Friday, January 18, 2008

dreaming in Belorussian

We go to friends for dinner. It is a cold winter night, the temperature dropping, the air slightly metallic, and wickedly cold. Their house is warm and when we walk in through the kitchen, the scents of a day of cooking draw us to the pot of beautiful green soup simmering on the stove, then on into the dining room which is festively set and a table already full with cheeses, Russian salad, and artichoke croquettes. We spend some time talking about the soon arrival of their baby, discuss paint colors for the nursery and how to hang the curtains, then we settle down to a feast.

Ryan is a chef, and his wife Olga hails from the now resplendant city of Minsk. Olga and her sister Tatiana, are not related to us by blood, but they have become our family in the strange way that people born thousands of miles apart can connect and form bonds of choice and necessity that are as strong as any familial line. We’re all in the long haul together.

Following the soup, the croquettes, the quintessential Russian salad of carrots, potatoes, ham, eggs, and mayonnaise, there are sausage-stuffed cabbage leaves, and galushki --round potato dumplings served with country bacon. There is beer to wash it all down, and of course, once stuffed like the cabbages, there are cookies, oranges, and tea.

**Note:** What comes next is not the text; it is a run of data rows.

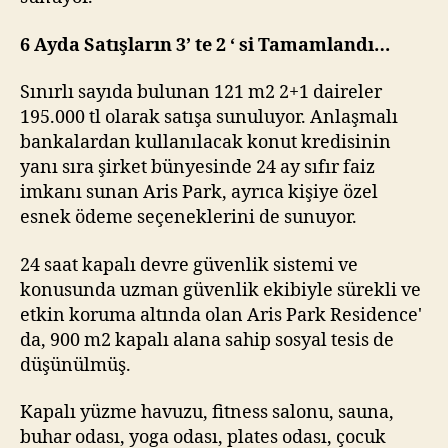
6 Ayda Satışların 3’ te 2 ‘ si Tamamlandı…
Sınırlı sayıda bulunan 121 m2 2+1 daireler
195.000 tl olarak satışa sunuluyor. Anlaşmalı
bankalardan kullanılacak konut kredisinin
yanı sıra şirket bünyesinde 24 ay sıfır faiz
imkanı sunan Aris Park, ayrıca kişiye özel
esnek ödeme seçeneklerini de sunuyor.
24 saat kapalı devre güvenlik sistemi ve
konusunda uzman güvenlik ekibiyle sürekli ve
etkin koruma altında olan Aris Park Residence'
da, 900 m2 kapalı alana sahip sosyal tesis de
düşünülmüş.
Kapalı yüzme havuzu, fitness salonu, sauna,
buhar odası, yoga odası, plates odası, çocuk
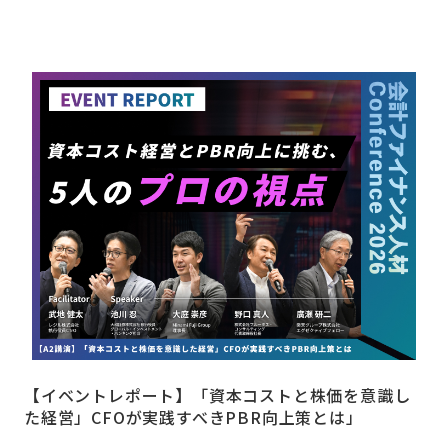
【イベントレポート】「資本コストと株価を意識し
た経営」CFOが実践すべきPBR向上策とは」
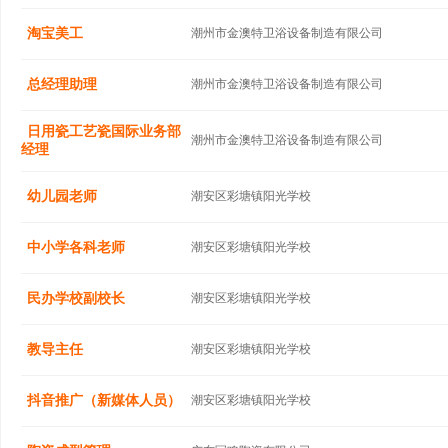
淘宝美工
潮州市金澳特卫浴设备制造有限公司
总经理助理
潮州市金澳特卫浴设备制造有限公司
日用瓷工艺瓷国际业务部
潮州市金澳特卫浴设备制造有限公司
经理
幼儿园老师
潮安区彩塘镇阳光学校
中小学各科老师
潮安区彩塘镇阳光学校
民办学校副校长
潮安区彩塘镇阳光学校
教导主任
潮安区彩塘镇阳光学校
抖音推广（新媒体人员）
潮安区彩塘镇阳光学校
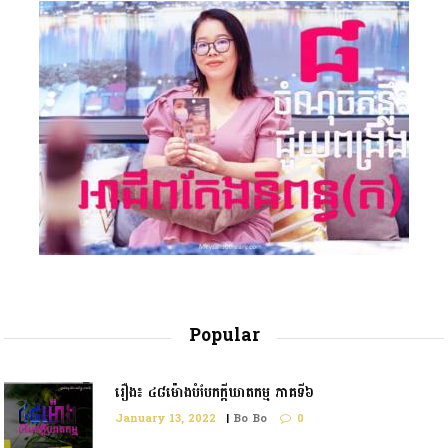
Popular
រឿង៖ ៤៨ម៉ោងបំបែកក្តីឃាតកម្ម ភាគទី៦
January 13, 2022
|
Bo Bo
0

We are thrust back several years now, to the first time we came to Minsk. Olga and her father Slava meet us at the modern and then empty airport well outside the city, and we drive through a flat, snowy countryside marked by collections of dachas, or small county houses (during the Soviet regime every worker was granted a piece of land to build a small cottage and grow their own vegetables and fruits), and broad copses of birch, poplar, and evergreens. The city comes upon us quickly, first the large Soviet apartment complexes, along with newer building, and then the various plazas and wide streets of a rather Hausmanesque urbanity. When we arrived, the President was beautifying the city: buildings were being cleaned, parks restored, restaurant culture was growing and booming. (Olga does not remember many restaurants growing up, just the few Belarussian spots for diplomats and wedding receptions). Now, the city is full of cafés: Italian, Mexican, and pan-European. There is also MaxiBis, the Belarussian answer to fast food which is a meticulously run cafeteria with modern design, and a darn good borscht. There are bakeries and chocolate shops also full of fresh fruit to accompany the confections.

We tour the clean and wintry city. We eat out, we go to the ballet where the intermezzo is defined by smoked salmon, caviar, and champagne. We wonder the markets—meat, produce, furs, shoes, clothing—which are bursting with the bounty of their own harvest as well as imported produce and ideas. Grocery stores have whole sections devoted to the making of sauces, an element of cooking that used not to exist in Minsk. Life was too spare for such frippery. The government stores are full of goods and the women walking the streets, lean in high-heeled boots, are dressed in the latest fashions. If one squints, Minsk appears to be a thriving, capitalist city, full of energy and forward-thinking. But there is, of course, a darker side as there seems to be to all the post-Soviet countries. The President is a smart man; he knows that if he provides all the trappings to the good life, who will want to rebel? There is no revolution when there is too much to lose.

Some of the best moments are at home, eating in the kitchen, Raisa cooking classic Belarussian dishes that embody sweet and savory, the taste of their land. Belarussian cuisine is not far from the Italian peasant recipes that we prepare everyday. There is an elegance and richness to the imagination of this comforting food. Clear soup with little meatballs, veal with a sauce of currents, potato pancakes with sour cream, a variety of what we call crostini, and what Belarussians call sandwhich: little toasts covered with spreads or cured meats, delectable little bites. We are treated to the spoils of their country house garden, fruits and vegetables preserved in vinegars or sweet liquids, or fresh root vegetables that have been cellared at the dacha.

The memories provided by Ryan’s interpretations of his mother-in-law’s food draw us up short. We long to sit at the cozy table over dinner, our vocabulary book open as we write down words in our newly found Russian, sitting over tea and a platter of petit-fours made at the patisserie around the corner. The longing to be somewhere we are not is the bain of the traveler and haunts us on most nights. But it also deepens our gratitude for what we have.